Cape Fear, come i grandi lungometraggi espressionisti, torna a stanare il terrore, l'ossessione, l'azione folle e la passionalità, nei luoghi e nei rapporti sociali in cui si annidano. Si prova paura individualmente, ma quando una minaccia s'insinua nella società, questa viene amplificata, semplicemente perchè il singolo ha meno da perdere, e il potere di organizzarsi in proprio. Il background di Peck e famiglia è l'ideale vittima, con le sue abitudini, la sua tranquillità, la sua morale solida e grave.
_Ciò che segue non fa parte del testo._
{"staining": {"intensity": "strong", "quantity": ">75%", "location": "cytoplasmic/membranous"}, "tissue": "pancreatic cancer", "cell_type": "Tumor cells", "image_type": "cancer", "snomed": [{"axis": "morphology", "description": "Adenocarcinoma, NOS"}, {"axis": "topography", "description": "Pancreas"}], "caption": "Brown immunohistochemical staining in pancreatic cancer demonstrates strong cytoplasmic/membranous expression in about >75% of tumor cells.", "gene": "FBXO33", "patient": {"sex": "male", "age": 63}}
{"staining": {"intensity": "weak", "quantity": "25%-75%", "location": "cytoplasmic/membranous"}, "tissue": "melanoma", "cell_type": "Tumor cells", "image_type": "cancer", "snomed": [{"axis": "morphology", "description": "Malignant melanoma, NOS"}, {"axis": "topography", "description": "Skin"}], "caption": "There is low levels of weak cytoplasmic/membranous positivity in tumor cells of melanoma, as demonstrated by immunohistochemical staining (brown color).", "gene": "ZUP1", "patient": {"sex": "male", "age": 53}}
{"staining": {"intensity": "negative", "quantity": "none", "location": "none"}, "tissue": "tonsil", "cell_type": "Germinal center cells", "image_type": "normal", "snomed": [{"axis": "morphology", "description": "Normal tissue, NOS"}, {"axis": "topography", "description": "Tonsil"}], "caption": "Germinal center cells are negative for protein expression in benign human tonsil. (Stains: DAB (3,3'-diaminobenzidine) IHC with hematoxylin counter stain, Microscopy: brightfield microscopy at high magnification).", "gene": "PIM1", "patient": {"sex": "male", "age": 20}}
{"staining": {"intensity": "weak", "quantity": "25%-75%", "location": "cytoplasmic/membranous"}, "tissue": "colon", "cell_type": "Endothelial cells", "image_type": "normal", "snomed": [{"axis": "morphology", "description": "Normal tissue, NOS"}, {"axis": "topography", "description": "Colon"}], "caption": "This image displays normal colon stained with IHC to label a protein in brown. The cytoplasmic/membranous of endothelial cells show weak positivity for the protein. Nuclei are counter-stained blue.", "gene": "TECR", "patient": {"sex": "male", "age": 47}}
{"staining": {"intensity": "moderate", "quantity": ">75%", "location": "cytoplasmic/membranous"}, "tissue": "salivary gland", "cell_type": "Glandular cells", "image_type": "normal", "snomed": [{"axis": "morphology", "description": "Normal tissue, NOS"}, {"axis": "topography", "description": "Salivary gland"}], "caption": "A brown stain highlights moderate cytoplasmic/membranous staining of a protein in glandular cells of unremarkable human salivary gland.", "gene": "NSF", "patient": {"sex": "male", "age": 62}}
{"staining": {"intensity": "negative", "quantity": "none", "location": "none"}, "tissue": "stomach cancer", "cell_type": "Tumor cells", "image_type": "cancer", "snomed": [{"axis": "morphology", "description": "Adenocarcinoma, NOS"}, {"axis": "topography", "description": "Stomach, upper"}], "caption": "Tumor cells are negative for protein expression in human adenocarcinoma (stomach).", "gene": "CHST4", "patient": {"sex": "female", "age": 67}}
Mitchum è, al lato opposto, un demonio ideale, reso forte e calcolatore dall'odio: le vie legali sono impraticabili, e ben presto anche i piccoli sotterfugi tra amici, la sorveglianza sotto pagamento o pubblica. Per vincere bisogna sporcarsi le mani, architettare una trappola, usare i propri familiari come esche. Le luci taglienti, i tagli di montaggio, il physique du role del cattivo, gli ambienti lugubri deviano il thriller verso l'horror. Il soggetto è oltremodo morboso e crudele: non si fanno sconti agli animali (in genere eletti eroi nel cinema occidentale) e si punta dritti verso la violenza sulle donne (a ogni livello) e la pedofilia. Scorsese deve aver capito le potenzialità del progetto, e lo ha portato ai suoi limiti, parlando anche dei guasti della famiglia borghese, nonchè dell'attrazione verso l'ignoto o la cattiveria. Nel remake De Niro diventa figura super-umana, e il finale ricorda Halloween. Qui il sapore tragico rammenta gli ultimi istanti de I duellanti.